*TASK INPUT:*
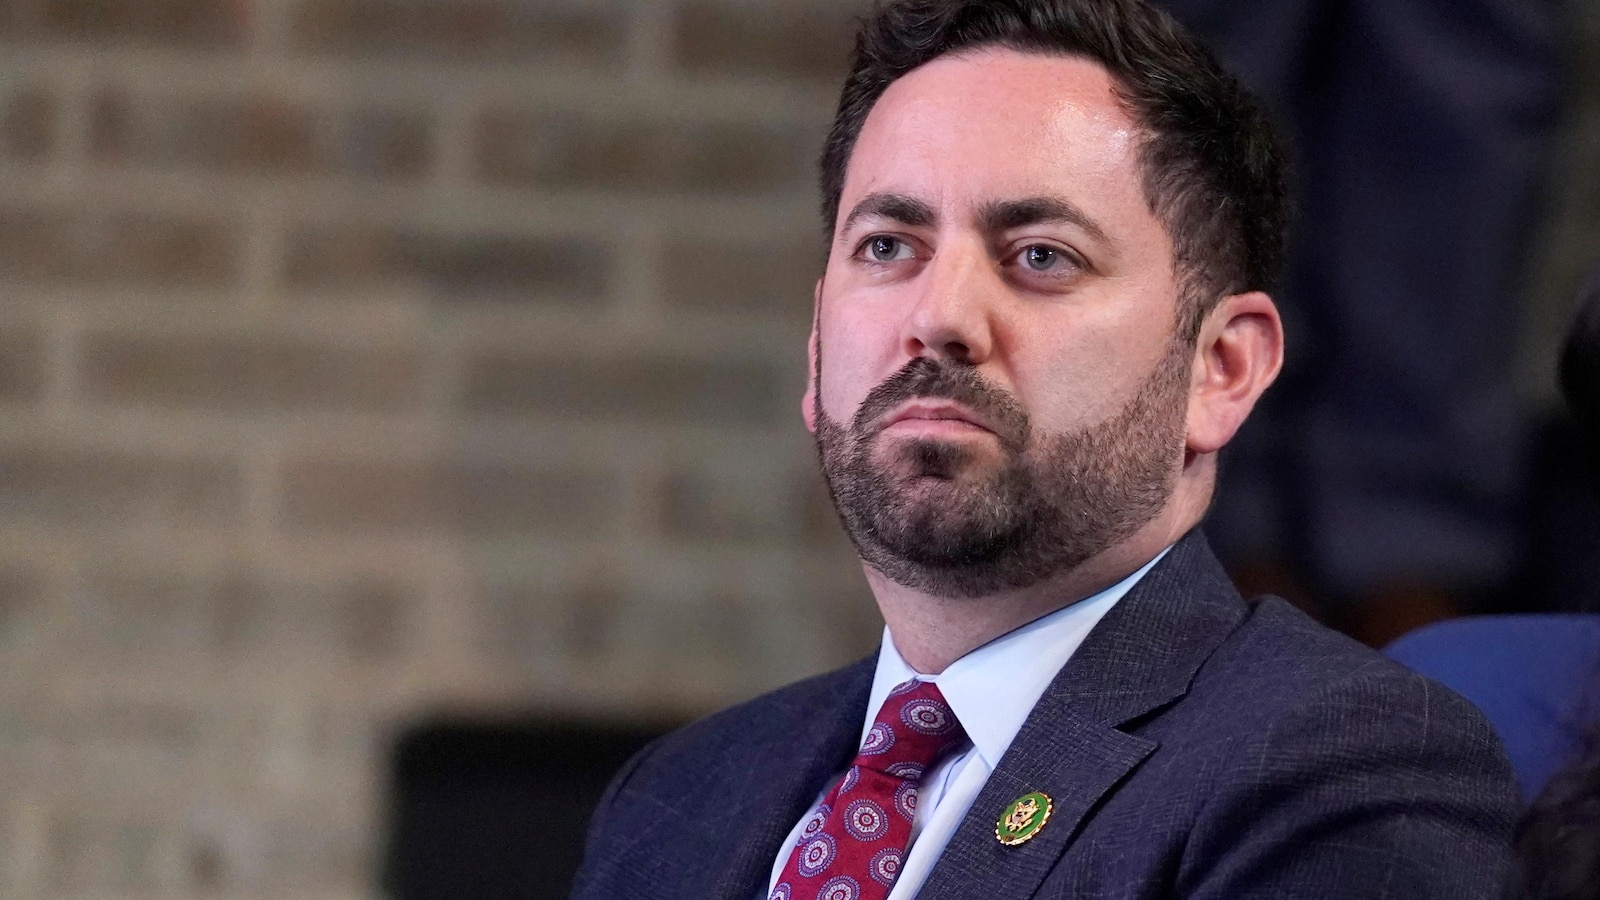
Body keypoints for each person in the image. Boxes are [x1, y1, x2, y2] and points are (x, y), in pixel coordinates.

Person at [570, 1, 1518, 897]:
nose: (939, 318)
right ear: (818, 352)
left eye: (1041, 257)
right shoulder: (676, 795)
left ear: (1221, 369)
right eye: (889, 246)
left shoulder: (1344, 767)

...

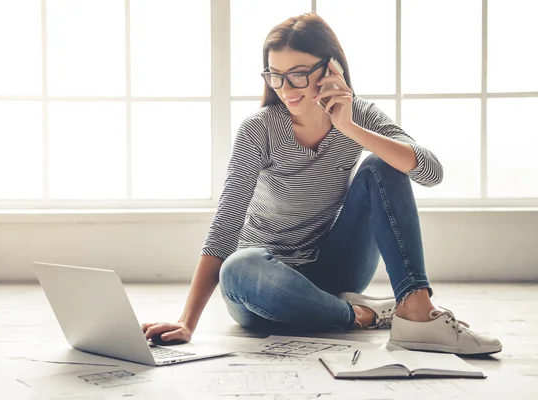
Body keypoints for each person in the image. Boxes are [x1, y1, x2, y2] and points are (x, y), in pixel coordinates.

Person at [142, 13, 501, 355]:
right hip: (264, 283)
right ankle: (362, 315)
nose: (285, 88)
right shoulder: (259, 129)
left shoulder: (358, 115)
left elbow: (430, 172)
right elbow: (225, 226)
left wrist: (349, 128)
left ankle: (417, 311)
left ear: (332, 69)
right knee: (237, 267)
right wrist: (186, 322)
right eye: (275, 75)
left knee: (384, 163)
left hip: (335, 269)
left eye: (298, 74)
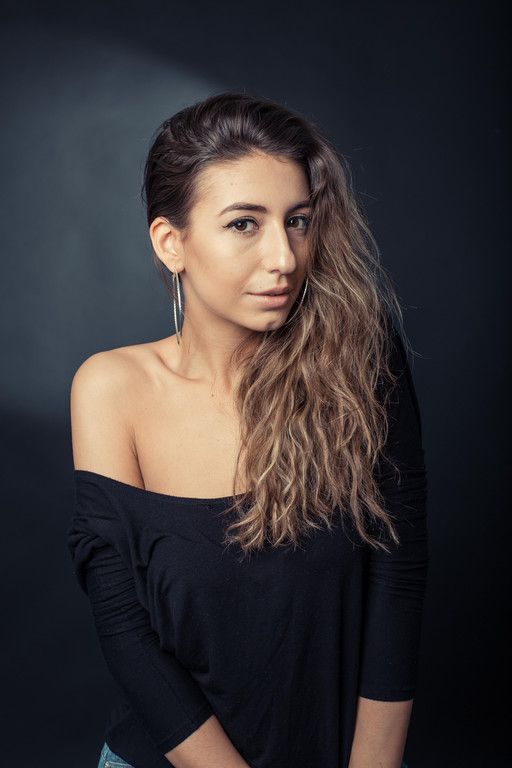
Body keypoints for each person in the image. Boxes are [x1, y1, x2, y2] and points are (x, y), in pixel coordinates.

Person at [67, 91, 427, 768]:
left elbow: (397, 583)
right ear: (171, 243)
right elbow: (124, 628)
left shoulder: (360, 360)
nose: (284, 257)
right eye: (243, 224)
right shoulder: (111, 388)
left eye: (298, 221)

*WHAT IS BEING ASKED:* Copy all lines from the entries that contain the word "shoulder".

*ANSWER TO THE EXERCISE:*
right shoulder: (676, 795)
left shoulder: (1344, 767)
right shoulder: (259, 129)
left shoulder: (358, 115)
left shoulder: (360, 360)
right shoulder: (111, 388)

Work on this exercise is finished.